LE GRAND BESOIN DE RECUEILLEMENT DES DOULAS

Un vent nouveau semble souffler sur la pratique doula. Une fin de parenthèse, un changement de focus. Une fatigue de frénésie, une nécessité de recueillement.

Recueillement : Fait de se recueillir, de s’abstraire du monde extérieur pour se replier sur la vie intérieure. (Larousse)

Dans les derniers jours, 3 événements ont jalonné ma vie de doula et ont jeté un éclairage précis sur ce que je crois être un fait : les doulas (et les humains) ont besoin de recueillement. Ça urge.

D’abord, un vendredi, des signes de naissance imminente. Au milieu de ma vie souvent hyper-chargée. Une petite panique s’empare de moi, la crainte de causer des défis à mes enfants, de me retrouver coinçée par mes obligations. Avec les années, je vis de moins en moins facilement ces périodes de contractions de l’horaire. J’ai besoin d’espace, de lenteur, de douceur. J’ai très peur de la fatigue, après beaucoup d’années à vivre avec l’épuisement et un système nerveux sur-sollicité. Et ce n’était pas doux du tout, ce matin-là, pour moi, ce lot d’incertitudes et surtout de crainte de déséquilibre.

Un seul élan m’a alors habitée, difficile à cerner d’abord : l’envie de juste aller me coucher. Ou plutôt, ai-je compris plus tard, de me retirer du monde. De faire taire le bruit autour, de cesser de répondre à toute demande. Ce n’était pas tant un désir de dormir, de me coucher, mais plutôt de me cacher. Du monde. De l’agitation. De la sollicitation. Des interactions. Un besoin de repli stratégique, vers moi, en moi. Un besoin de recueillement, en somme, de m’abstraire du monde extérieur pour me replier sur ma vie intérieure.

Puis, des discussions entre doulas fatigué.e.s de chercher à se démarquer, désintéressées par la course effrénée vers la production de contenu à consommation rapide; dégoûté.e.s du junk food des médias sociaux, de la rapidité, de la compétition, des chocs d’égos apeurés, de la course à la démarque. J’ai entendu leur envie de vivre confortablement de leur travail sans devoir y laisser leur peau, et j’ai vu leur grande soif de FAIRE LEUR TRAVAIL : ACCOMPAGNER. Un besoin, encore une fois, de faire taire le bruit extérieur pour se centrer sur les vagues intérieures que la naissance amène. Et approfondir leur qualité de présence, leur focus. S’extraire du monde extérieur pour se replier sur la vie intérieure.

Puis, une nuit auprès d’une famille, dans un hôpital, au cœur d’une naissance aux mille couleurs : douce, joyeuse, remplie de fierté, de beaucoup, beaucoup d’amour, de moments de désespoir, de dissociation, de pleurs et de courage. Et là, j’ai intégré encore plus cette évidence : il est impossible d’accompagner la naissance, comme les autres grands passages, si nous sommes distrait.e.s ou dissipé.e.s. La naissance est exigeante : elle appelle la pleine attention. La pleine présence. Elle de fait pas de compromis, elle exige tout. Elle sait sa valeur fondamentale. Elle ne tolère pas les faux-fuyants, les masques ni la fuite. Elle veut tout, et elle prend tout.

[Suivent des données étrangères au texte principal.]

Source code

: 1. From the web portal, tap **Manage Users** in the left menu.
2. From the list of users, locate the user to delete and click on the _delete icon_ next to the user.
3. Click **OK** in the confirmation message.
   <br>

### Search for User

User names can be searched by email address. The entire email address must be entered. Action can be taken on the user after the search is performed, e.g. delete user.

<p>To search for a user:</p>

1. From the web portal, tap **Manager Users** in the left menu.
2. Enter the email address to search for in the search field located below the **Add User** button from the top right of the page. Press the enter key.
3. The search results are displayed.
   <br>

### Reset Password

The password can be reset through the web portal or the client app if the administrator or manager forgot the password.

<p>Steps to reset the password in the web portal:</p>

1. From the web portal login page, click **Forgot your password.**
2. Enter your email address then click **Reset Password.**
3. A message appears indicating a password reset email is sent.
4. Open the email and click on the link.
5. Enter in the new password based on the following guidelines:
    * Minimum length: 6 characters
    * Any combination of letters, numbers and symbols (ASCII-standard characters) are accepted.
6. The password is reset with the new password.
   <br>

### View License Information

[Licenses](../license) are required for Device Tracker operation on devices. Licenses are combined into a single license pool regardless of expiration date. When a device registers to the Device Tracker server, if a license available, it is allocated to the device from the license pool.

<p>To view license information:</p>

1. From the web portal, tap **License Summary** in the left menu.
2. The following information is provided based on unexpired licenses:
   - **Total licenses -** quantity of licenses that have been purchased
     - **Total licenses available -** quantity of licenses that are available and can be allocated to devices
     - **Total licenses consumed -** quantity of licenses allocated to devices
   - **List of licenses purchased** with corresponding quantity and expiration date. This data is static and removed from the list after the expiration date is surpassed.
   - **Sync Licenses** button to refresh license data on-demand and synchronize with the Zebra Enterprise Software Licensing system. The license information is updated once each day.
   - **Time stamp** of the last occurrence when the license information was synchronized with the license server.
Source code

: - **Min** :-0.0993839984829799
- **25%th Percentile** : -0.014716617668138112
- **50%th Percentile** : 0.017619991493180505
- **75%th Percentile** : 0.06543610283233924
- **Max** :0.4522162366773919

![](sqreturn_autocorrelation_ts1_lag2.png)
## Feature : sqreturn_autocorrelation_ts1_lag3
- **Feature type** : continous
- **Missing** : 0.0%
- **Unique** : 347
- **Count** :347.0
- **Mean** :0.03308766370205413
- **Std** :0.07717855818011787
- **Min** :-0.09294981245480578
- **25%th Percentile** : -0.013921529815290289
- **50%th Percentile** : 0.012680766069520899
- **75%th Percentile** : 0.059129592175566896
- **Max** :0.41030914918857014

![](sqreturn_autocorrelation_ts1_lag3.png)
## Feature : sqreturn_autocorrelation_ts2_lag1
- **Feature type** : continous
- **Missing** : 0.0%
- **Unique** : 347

Être là, vraiment, pendant ces heures, dans l’intensité que l’écoute de l’intuition demande, cela prend racine dans le silence.

Intérieur.

Dans la fin du brouhaha.

Dans l’absence d’écartèlement.

Dans un focus aiguisé de tous les sens.

Dans des gestes lents, le souffle profond, le corps sensible aux signaux des autres.

Dans l’entière disponibilité.

Et cela ne se peut que dans l’état de recueillement. Extrait.e du monde extérieur, tourné.e vers l’intérieur.

J’aime l’image du re-cueillement : les doulas ont besoin de re-ceuillir leur contours, leur rythme, leur cœur, leurs sentiments, les histoires qu’elles ont portées. Re-cueillir leurs croyances, leurs propres histoires et celles des générations précédentes. Cueillir avec délicatesse les images difficiles et les instants de détresse dont elles peuvent témoigner. Les enrober des histoires de puissance et de magie. Tout rassembler comme on emballe un paquet avec soin. Le (se) mettre en sécurité, et se reposer.

Cela demande du temps, de l’exploration, du silence, de la douceur. Cela demande de se recueillir. Les doulas ont grand besoin de recueillement. Avant, pendant et après les naissances.